Não foram identificados avanços significativos no estabelecimento de mecanismos de governança multiparticipativa em outros âmbitos além dos já existentes anteriormente ao Marco Civil da Internet


Privacidade
Trecho: “Importante ressaltar que ainda não identificamos iniciativas para que o consentimento fosse dado de maneira livre, expressa e informada, de forma destacada ou mesmo independente do resto dos termos de uso. O usual ainda é a aceitação através de um único “botão” que abre sobre os termos de uso, cobrindo todos os temas que estão nele dispostos.

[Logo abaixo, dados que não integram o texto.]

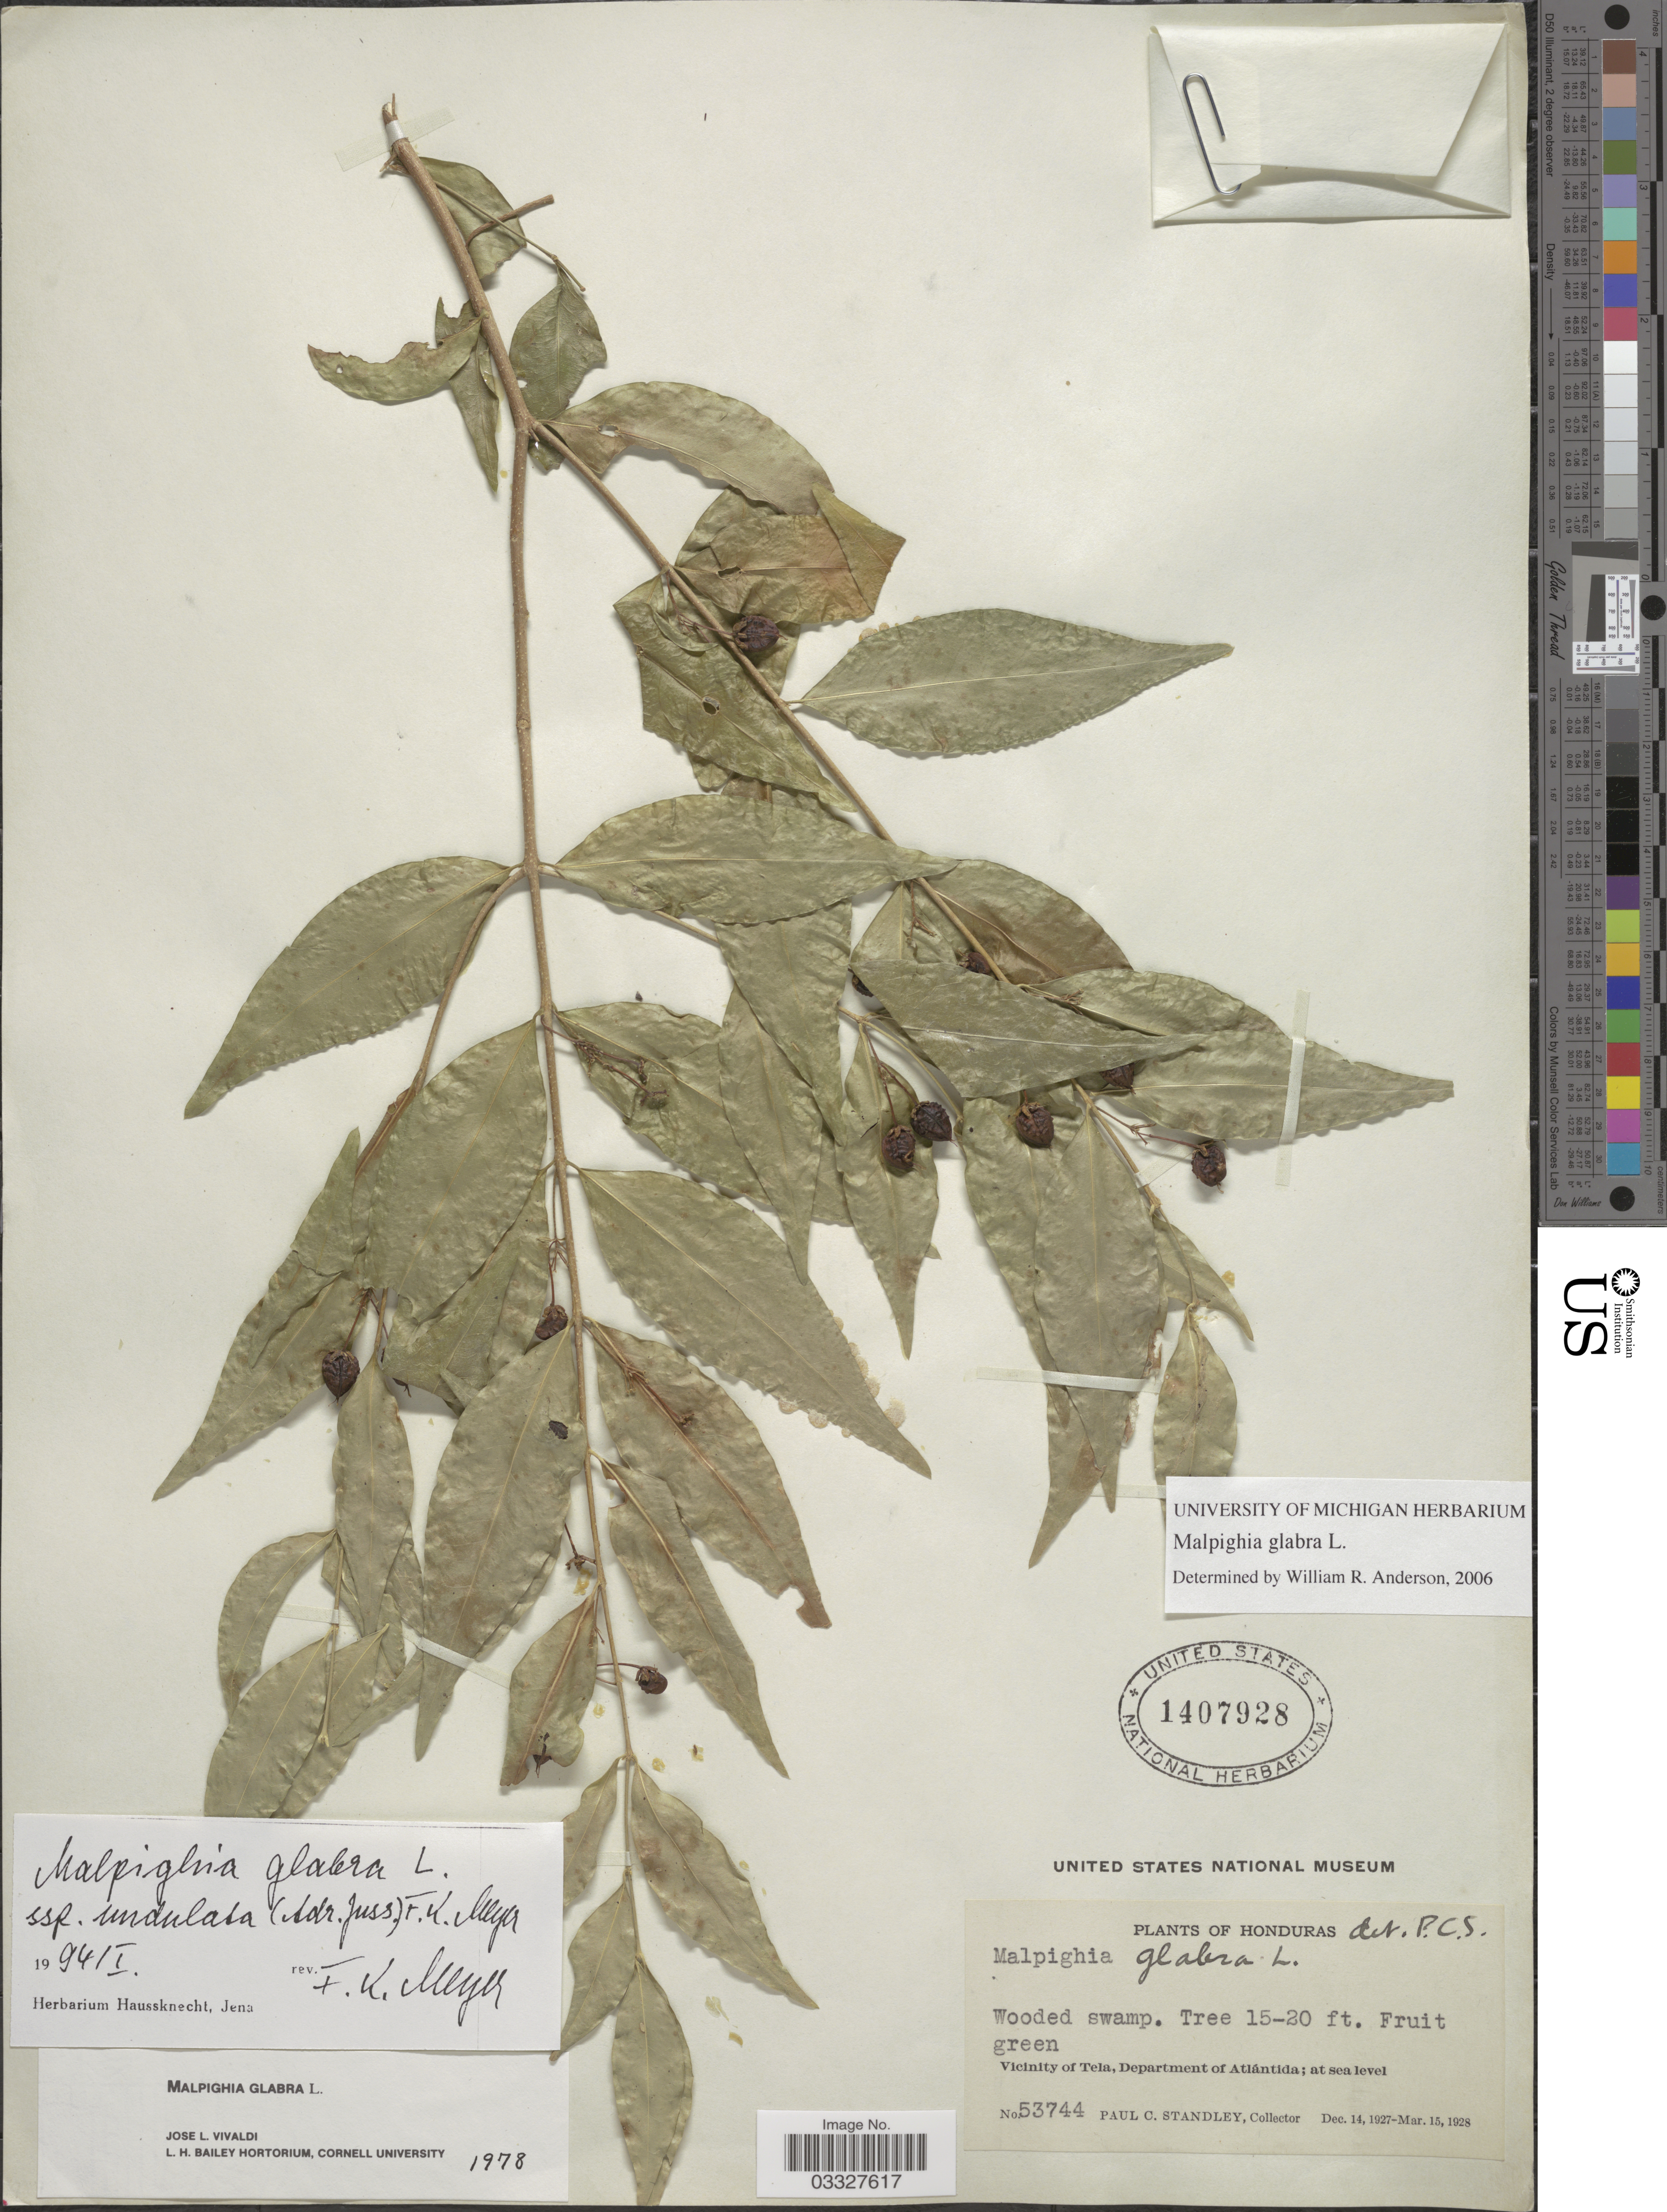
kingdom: Plantae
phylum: Tracheophyta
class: Magnoliopsida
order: Malpighiales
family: Malpighiaceae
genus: Malpighia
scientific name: Malpighia glabra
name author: L.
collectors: P. C. Standley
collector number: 53744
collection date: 1927-12-14/1928-03-15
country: Honduras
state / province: Atlántida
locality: Vicinity of Tela, Department of Atlántida.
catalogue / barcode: US 1407928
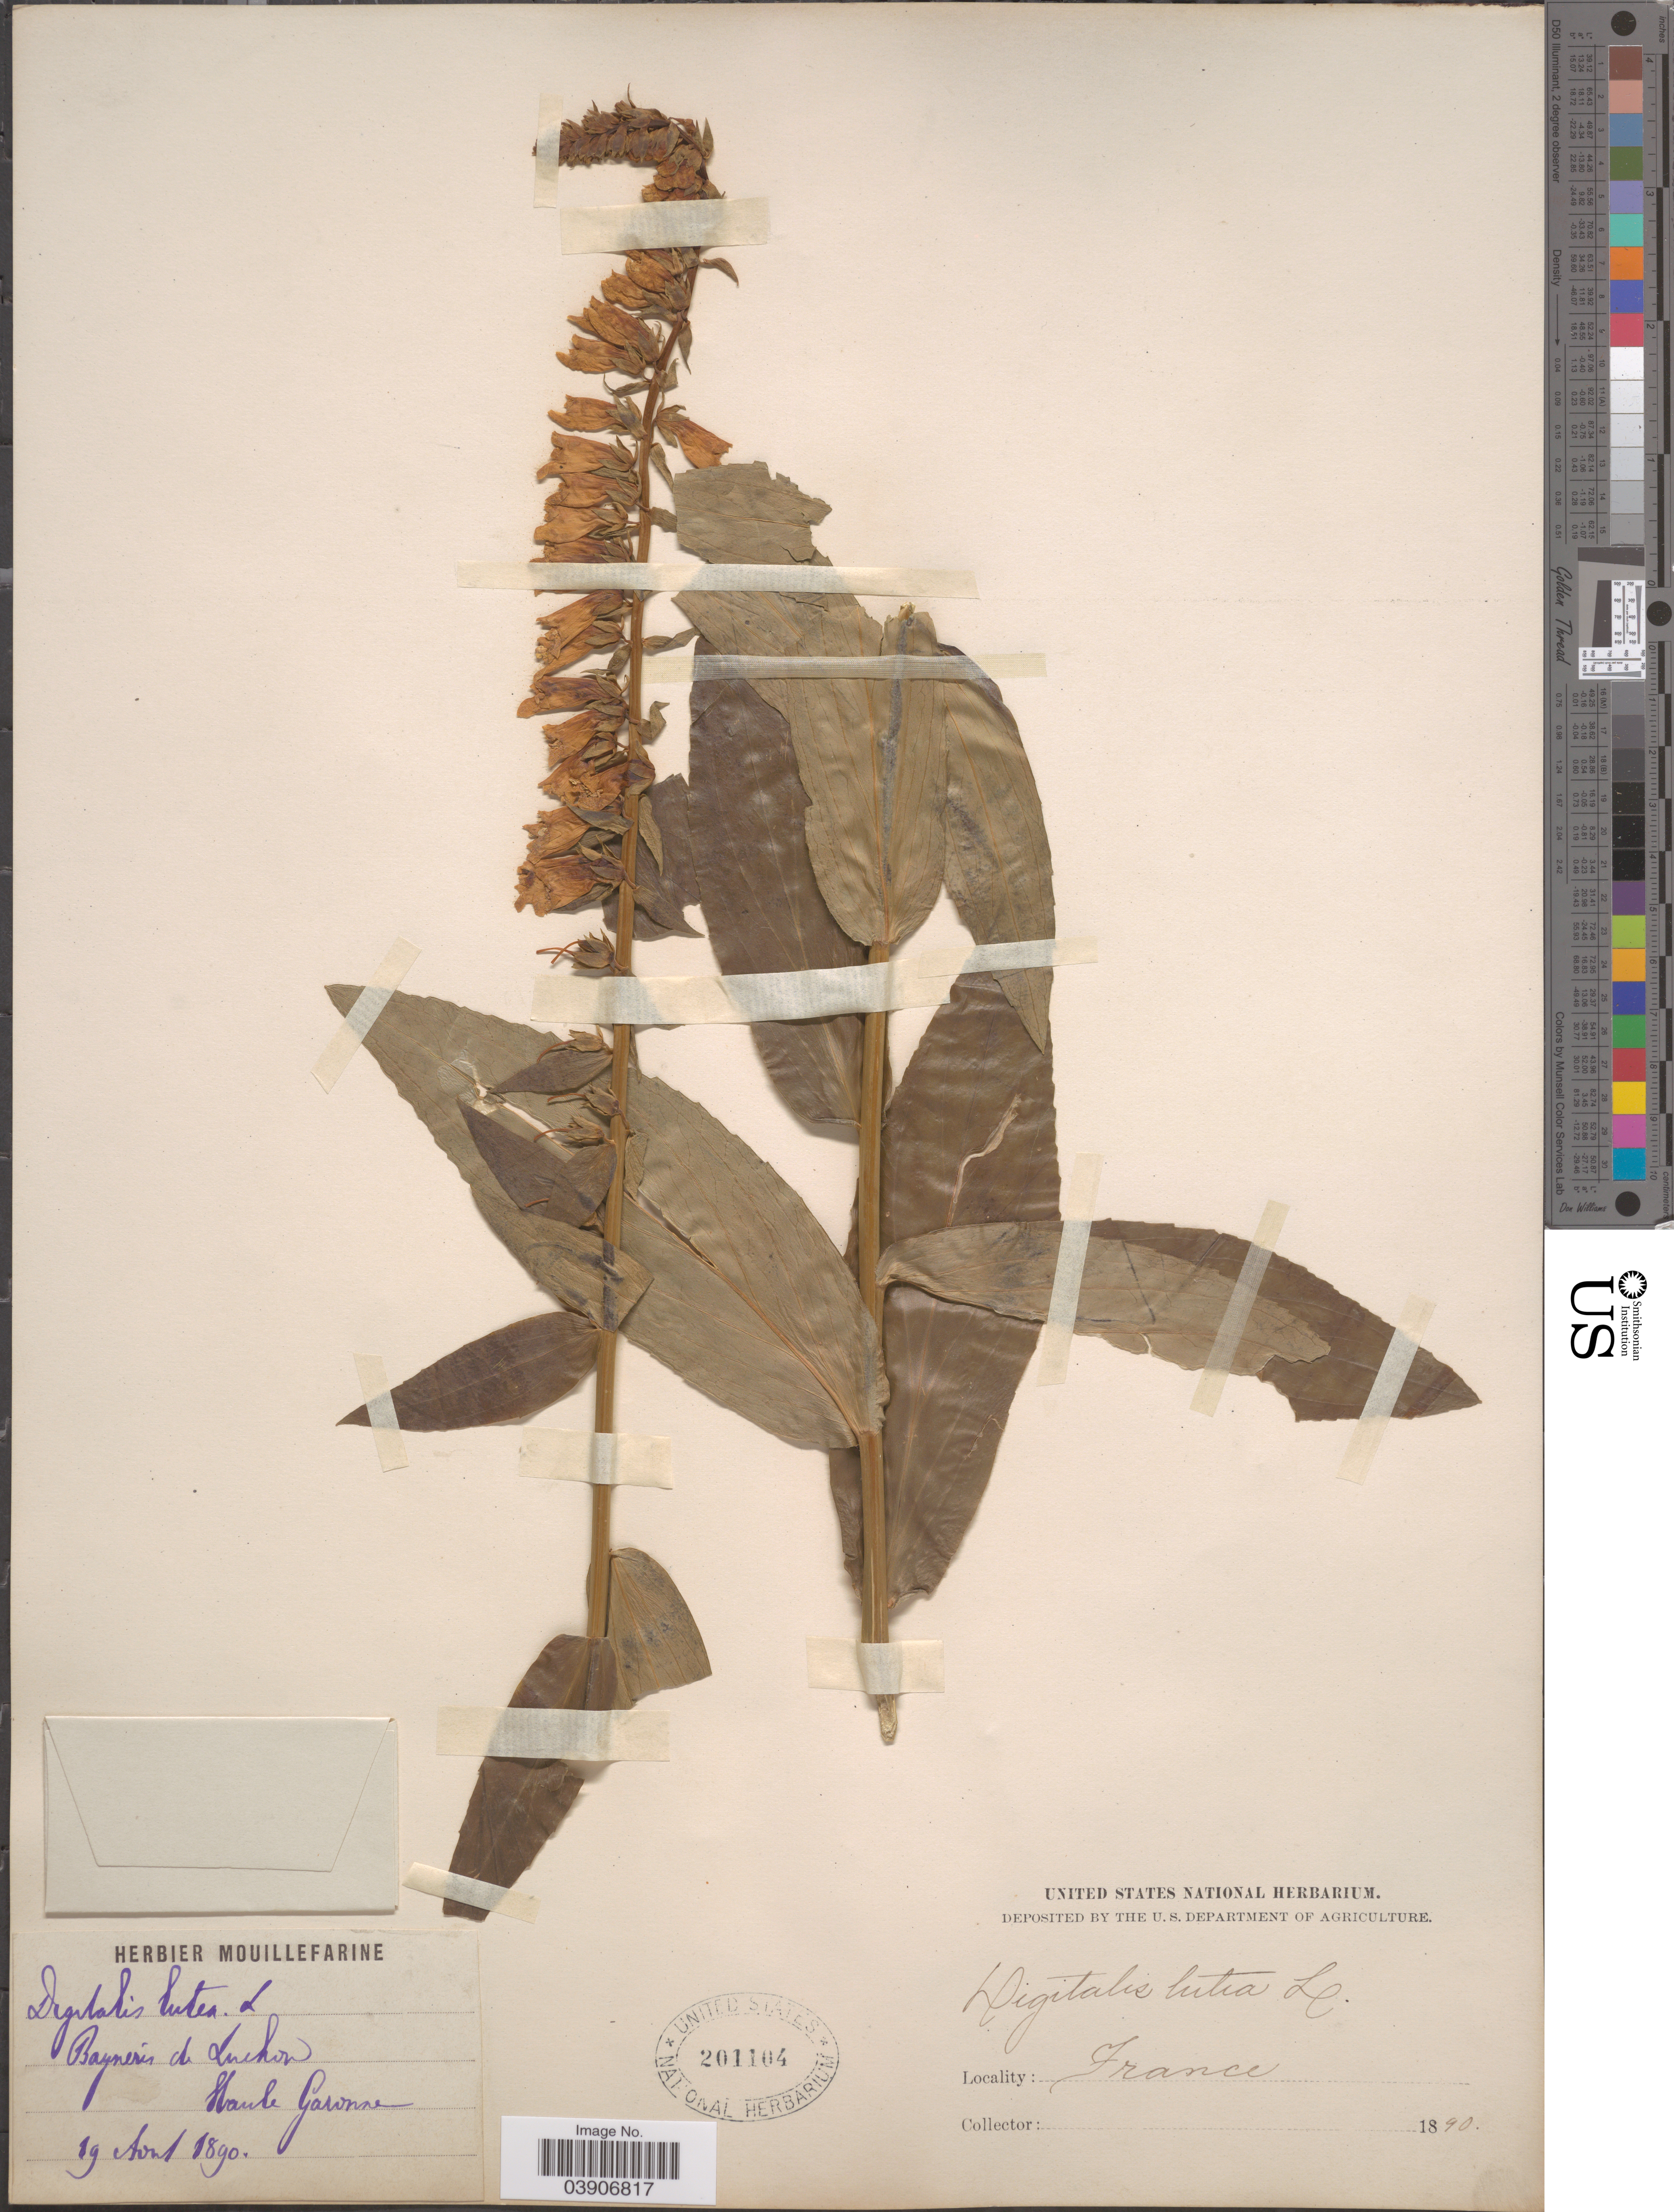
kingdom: Plantae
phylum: Tracheophyta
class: Magnoliopsida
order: Lamiales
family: Plantaginaceae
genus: Digitalis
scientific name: Digitalis lutea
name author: L.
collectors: ex herb. Mouillefarine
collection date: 1890-08-19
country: France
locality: Bagneres de Luchon. Haute Garonne.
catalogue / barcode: US 201104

Sobre o efeito nulo das cláusulas contratuais que impliquem ofensa à inviolabilidade e ao sigilo das comunicações privadas pela internet, a ARTIGO 19 não identificou avanços no tema. Uma questão ainda bastante controversa é a da publicidade dirigida em provedores de aplicações. Alguns mecanismos são relacionadas a cookies e, portanto, são mais facilmente contornados pelos usuá- rios através da exclusão ou bloqueio. Porém, ainda há serviços que exigem que você aceite a publicidade dirigida para poder fazer uso da plataforma como, notadamente, Google e Facebook, que leem os conteúdos de e-mails e mensagens privadas para prover melhores serviços de publicidade – fato que está presente inclusive em seus termos de uso”.


Neutralidade da rede
Trecho: “A ARTIGO 19 consultou os contratos de prestação de serviço de quatro grandes provedoras de internet fixa no Brasil – LiveTIM, GVT, Vivo Speedy e NET Virtua – e não identificou nenhuma menção à práticas de gerenciamento e mitigação de tráfego adotadas ou à inexistência delas. A ARTIGO 19 também não encontrou avanços no tratamento de forma isonômica a quaisquer pacotes de dados, sem distinção por conteúdo, origem e destino, serviço, terminal ou aplicação. Atualmente no Brasil, os serviços de Banda Larga 3G e 4G estão funcionando com o chamado zero rating – TIM e o aplicativo de mensagens WhatsApp e a rede social Twitter; Claro, o WhatsApp e as redes sociais Facebook e Twitter. A prática já é consolidada pela Tim e teve adesão recente da Claro, que havia retirado seus acessos não-pagos dos seus planos de internet móvel


Outros direitos
Trecho: “Não foi possível identificar avanços significativos na questão de acessibilidade a todos os interessados, independentemente de suas capacidades físico-motoras, perceptivas, sensoriais, intelectuais, mentais, culturais e sociais. A grande maioria dos portais do governo em todas as esferas, judiciário e legislativo não possuem ferramentas e design acessível para todos os tipos de interessados. É contraditório e preocupante que, inclusive, as plataformas de consulta de regulamentação do Marco Civil da Internet não possuíssem acessibilidade. Tampouco foi possível observar mudanças nas práticas de preservação da estabilidade, segurança e funcionalidade da rede.